The Taiwanese manufacturer can only boast of its superior hardware but when it comes to the operating system, it has been piggybacking on two hot OSes today — Android and Windows Phone 7.
In this sense, HTC is good in one thing — being second place. Content such as video and games are increasingly necessary to stand out in a market full of Android and Windows Phone devices. Question is, can HTC pull it off? Does it have what it takes to follow Apple’s footsteps?
Let’s examine the possibility.
Unsecured Market Leader Position
At the beginning of May, Taiwan-based mobile vendor HTC was the fifth biggest smartphone manufacturer in terms of shipments, posting record revenues in the last quarter. The success of HTC relies heavily on the two operating systems it runs on, but it fails to grasp a solid first place position from either.
The competition for the Android market continues to intensify, especially from Samsung, the largest Android manufacturer. While with Windows Phone 7, even though HTC gets the top spot according to estimates by AdGAC. the overall sales of WP7 phones is not that impressive. Given the recent partnership announcedbetween Microsoft and Nokia and new OEMs Acer, Fujitsu and ZTE jumping in, HTC’s market advantage could easily be be edged out.
HTC may be performing well right now but it’s in a very vulnerable position to easily be toppled by other brands. How does it differentiate? All of HTC’s devices are equipped with the functional, beautiful Sense UI and HTC Sense cloud features — but based on results, it’s hardly enough.
As HTC CEO Peter Chou said in a Financial Times report, the company needs to move beyond skinned interfaces: “It is not enough to be skin-deep. We need to go bone-deep.”
It certainly has with the announcement of its new developer initiative called HTCdev, which would offer mobile app developers with various tools and resources to build apps tailor made for HTC Sense phones.

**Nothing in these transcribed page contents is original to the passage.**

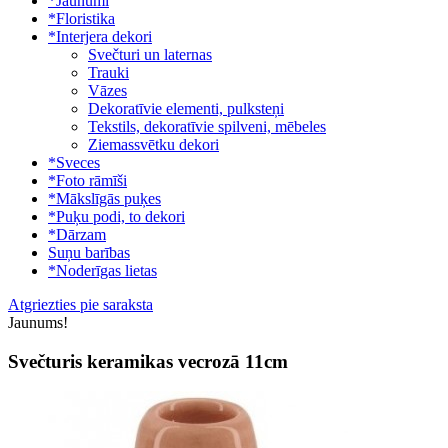
*Jaunumi
*Floristika
*Interjera dekori
Svečturi un laternas
Trauki
Vāzes
Dekoratīvie elementi, pulksteņi
Tekstils, dekoratīvie spilveni, mēbeles
Ziemassvētku dekori
*Sveces
*Foto rāmīši
*Mākslīgās puķes
*Puķu podi, to dekori
*Dārzam
Suņu barības
*Noderīgas lietas
Atgriezties pie saraksta
Jaunums!
Svečturis keramikas vecrozā 11cm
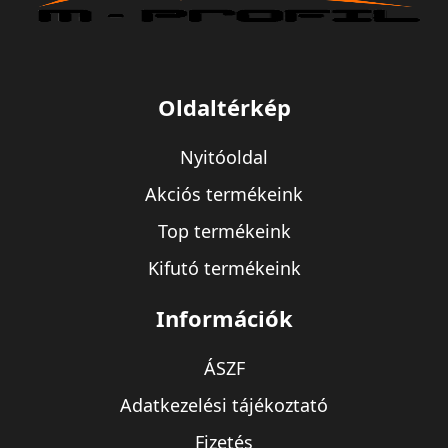
Oldaltérkép
Nyitóoldal
Akciós termékeink
Top termékeink
Kifutó termékeink
Információk
ÁSZF
Adatkezelési tájékoztató
Fizetés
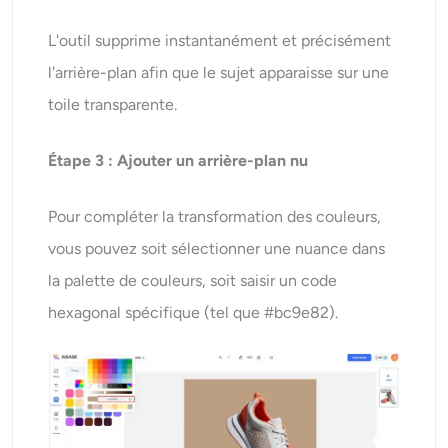
L'outil supprime instantanément et précisément
l'arrière-plan afin que le sujet apparaisse sur une
toile transparente.
Étape 3 : Ajouter un arrière-plan nu
Pour compléter la transformation des couleurs,
vous pouvez soit sélectionner une nuance dans
la palette de couleurs, soit saisir un code
hexagonal spécifique (tel que #bc9e82).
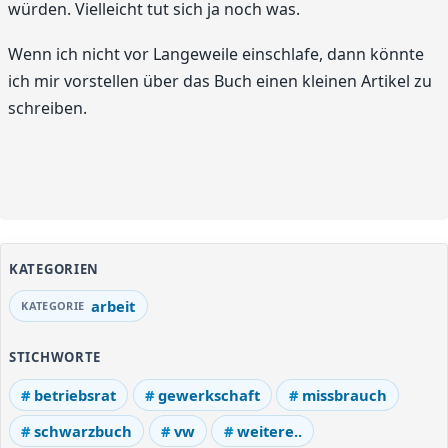
würden. Vielleicht tut sich ja noch was.
Wenn ich nicht vor Langeweile einschlafe, dann könnte
ich mir vorstellen über das Buch einen kleinen Artikel zu
schreiben.
KATEGORIEN
arbeit
STICHWORTE
betriebsrat
gewerkschaft
missbrauch
schwarzbuch
vw
weitere..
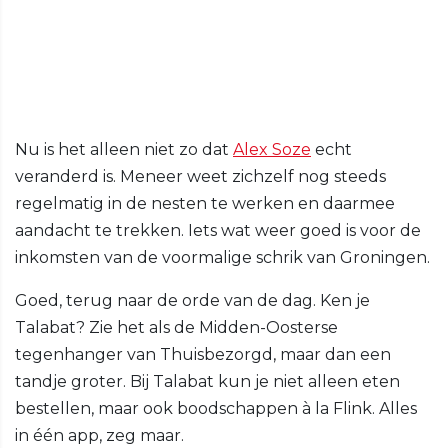
Nu is het alleen niet zo dat
Alex Soze
echt
veranderd is. Meneer weet zichzelf nog steeds
regelmatig in de nesten te werken en daarmee
aandacht te trekken. Iets wat weer goed is voor de
inkomsten van de voormalige schrik van Groningen.
Goed, terug naar de orde van de dag. Ken je
Talabat? Zie het als de Midden-Oosterse
tegenhanger van Thuisbezorgd, maar dan een
tandje groter. Bij Talabat kun je niet alleen eten
bestellen, maar ook boodschappen à la Flink. Alles
in één app, zeg maar.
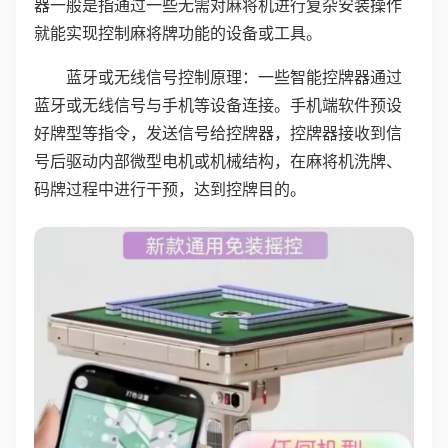
器一般是指通过一些无需对麻将机进行复杂安装操作
就能实现控制麻将牌功能的设备或工具。
蓝牙或无线信号控制原理：一些智能控牌器通过
蓝牙或无线信号与手机等设备连接。手机端软件预设
好牌型等指令，发送信号给控牌器，控牌器接收到信
号后驱动内部微型电机或机械结构，在麻将机洗牌、
码牌过程中进行干预，达到控牌目的。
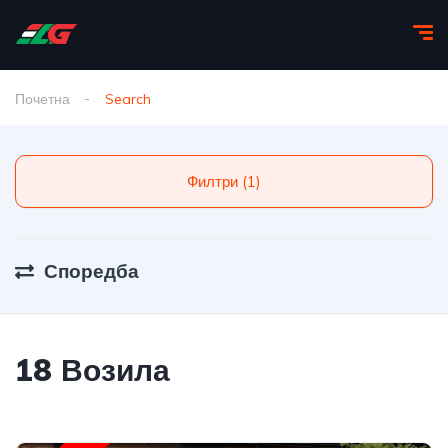
Почетна
Search
Филтри (1)
Споредба
18 Возила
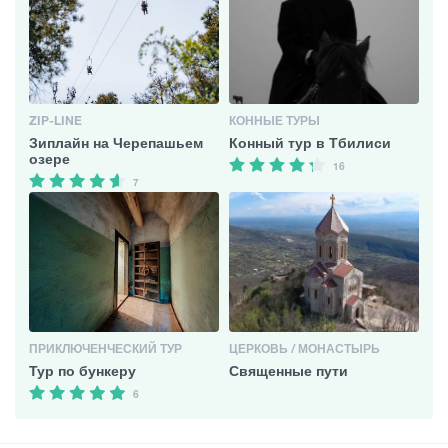
ZIP-LINE
КОННЫЕ ТУРЫ
Зиплайн на Черепашьем
Конный тур в Тбилиси
озере
16
7
ПРИКЛЮЧЕНЧЕСКИЙ ТУР
ЦЕРКОВЬ / МОНАСТЫРЬ
Тур по бункеру
Священные пути
6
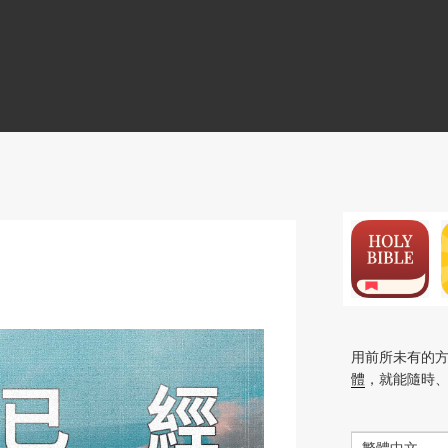
N
用前所未有的
體
，就能隨時
繁體中文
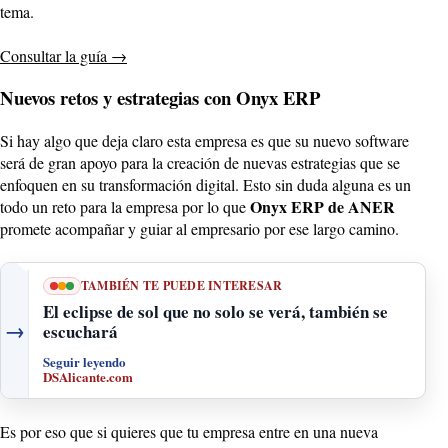
tema.
Consultar la guía
→
Nuevos retos y estrategias con Onyx ERP
Si hay algo que deja claro esta empresa es que su nuevo software
será de gran apoyo para la creación de nuevas estrategias que se
enfoquen en su transformación digital. Esto sin duda alguna es un
Onyx ERP de ANER
todo un reto para la empresa por lo que
promete acompañar y guiar al empresario por ese largo camino.
TAMBIÉN TE PUEDE INTERESAR
El eclipse de sol que no solo se verá, también se
→
escuchará
Seguir leyendo
DSAlicante.com
Es por eso que si quieres que tu empresa entre en una nueva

Building Up The HTC Empire
There were rumors going around late last year about HTC planning to open up its very own App Store, which highlights the increasing pressure on device manufacturers to differentiate themselves through content and Internet services, as competition heats up in the fast-growing smartphone sector.
The manufacturing company also invested on two huge companies — Saffron Digital, which distributes video for handset manufacturers and carriers, and OnLive, the gaming platform which streams video games to a PC or TV.
HTC also currently enjoys a partnership with US e-books distributor Kobo and it is thought that the company’s recent hires have been brought in to assist with delivering Kobo’s content worldwide but to also help the expansion of its new HTCSense.com service.
Although the deals do not force exclusivity with HTC, it gives the manufacturer a solid position to be right in the thick of things and it wouldn’t be surprising if it takes advantage of its position to get better access to content over competitors.
Aside from these facts, there’s also a rumor that we’ve heard about HTC being a $10 million backer to Taiwan’s first incubator, appWorks. Such a powerful financial move could place HTC into the position to buy up startups and talent before they’re seen elsewhere.
Following Apple’s Footsteps
Smartphone manufacturers that aim to dominate can’t just build their own interfaces as HTC has done up to this point with its Sense UI. They need to focus on finding ways to differentiate and be actively involved in the content side too.
While none of the examples above are definitive evidences to HTC coming up with its new platform, it’s fun to speculate with the idea.
I am not suggesting that HTC drops its support to Android and Windows Phone but instead, introduce its very own operating system to take advantage of exclusive content and features.
Doing so would put HTC directly in Apple’s footsteps, where the manufacturer is also dictating the software of the device. It’s a method that has rung true for Apple thus far, and could prove to be the tipping point for HTC’s continued success.